Yang ingin kita tampilkan melalui masa pra – Paskah ini adalah penyederhanaan gaya hidup dengan tidak menunjukkan kemewahan, dan menumbuhkan   semangat berkorban melalui pelayanan atau pekerjaan  agar  Tuhan  dimuliakan,  entah  sebagai  orang  tua,  sebagai guru, imam, dan biarawan-biarawati, buruh, perawat, dokter, petani, pelajar dan mahasiswa.

Ketujuh:

Ungkapan tobat ini hendaknya menjadi gerakan bersama sebagai keprihatinan kita, yang adalah Gereja di tengah masyarakat. Karena itu, APP (Aksi Puasa Pembangunan) menjadi tanda pernyataan tobat secara lokal maupun nasional dari Gereja Katolik. Dari tahun ke tahun hasil APP telah membantu banyak orang bangkit dari beban dan penderitaannnya. Diharapkan semakin banyak umat terlibat dalam APP, agar semakin terasa perhatian kita untuk sesama baik di tingkat paroki, Keuskupan, maupun nasional. Sekaligus APP hendaknya dihayati sebagai kelanjutan ungkapan belas kasih Allah bagi manusia yang kekurangan.

Kedelapan:

Perbuatan  “Amal” merupakan bagian penting dari masa pra – Paskah ini.

Kita sebagai manusia sudah mendapatkan banyak dari Allah, maka beramal menjadi ungkapan terima kasih kepada Allah yang ingin memberi perhatian kepada saudara-saudari kita yang miskin dan menderita. Putra-putri kita sejak kecil harus dilatih beramal kasih. Sekolah-sekolah kita dan keluarga-keluarga harus membantu anak-anak belajar mempunyai hati yang murah bagi sesama. Semua diwajibkan beramal,  juga  kita  yang masih  miskin.  Anda  yang  miskinpun  dapat memberi dari kekurangan Anda seperti janda miskin yang dipuji oleh Yesus. Maka semangat Injil harus menjadi kekuatan   yang nampak di tengah hidup gereja, khususnya di masa puasa ini.

APP 2020

Gerakan Aksi Puasa Pembangunan (APP) sebagai gerakan tobat dan solidaritas kita sebagai anggota Gereja Katolik diharapkan membawa pembaharuan dan perubahan mendasar dalam hidup kebersamaan kita dengan sesama. Kerangka besar APP Nasional Tiga Tahunan (2020-2022) kali ini adalah  “Gerakan Melindungi dan Mengelola Sumber Hak Ekonomi  Masyarakat  yang  Bermartabat,  Berbelarasa  dan Berkelanjutan“.   Dan   untuk   APP   tahun   2020   mengambil   tema : ”Membangun Kehidupan Ekonomi yang Bermartabat” dengan subjudul : Jangan  Rampas  Hak  Kami”.  

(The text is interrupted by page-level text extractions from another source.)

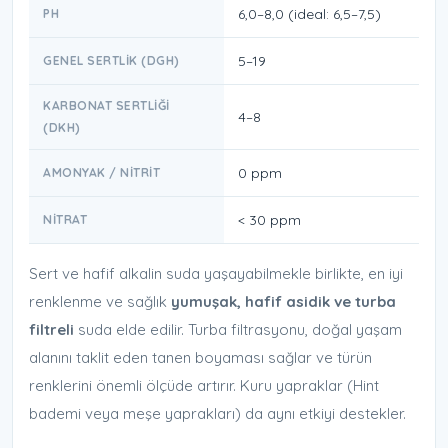
6,0–8,0 (ideal: 6,5–7,5)
PH
5–19
GENEL SERTLIK (DGH)
KARBONAT SERTLIĞI
4–8
(DKH)
0 ppm
AMONYAK / NITRIT
< 30 ppm
NITRAT
Sert ve hafif alkalin suda yaşayabilmekle birlikte, en iyi
renklenme ve sağlık
yumuşak, hafif asidik ve turba
filtreli
suda elde edilir. Turba filtrasyonu, doğal yaşam
alanını taklit eden tanen boyaması sağlar ve türün
renklerini önemli ölçüde artırır. Kuru yapraklar (Hint
bademi veya meşe yaprakları) da aynı etkiyi destekler.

Gerakan  APP  tahun  ini  dimaksudkan sebagai upaya terus menerus Gereja dalam menanggapi perutusannya mewartakan harapan akan keadilan di tengah dunia yang ditandai oleh praktek ketidakadilan khususnya di bidang ekonomi. Semoga  dengan  gerakan  ini,  dan  melalui  materi-materi  yang  kita dalami, kita sebagai umat manusia bisa semakin menempatkan diri sebagai saudara dan saudari dengan seluruh ciptaan yang sama-sama hidup bersama sebagai keluarga besar Allah di bumi dan dunia yang satu dan sama ini.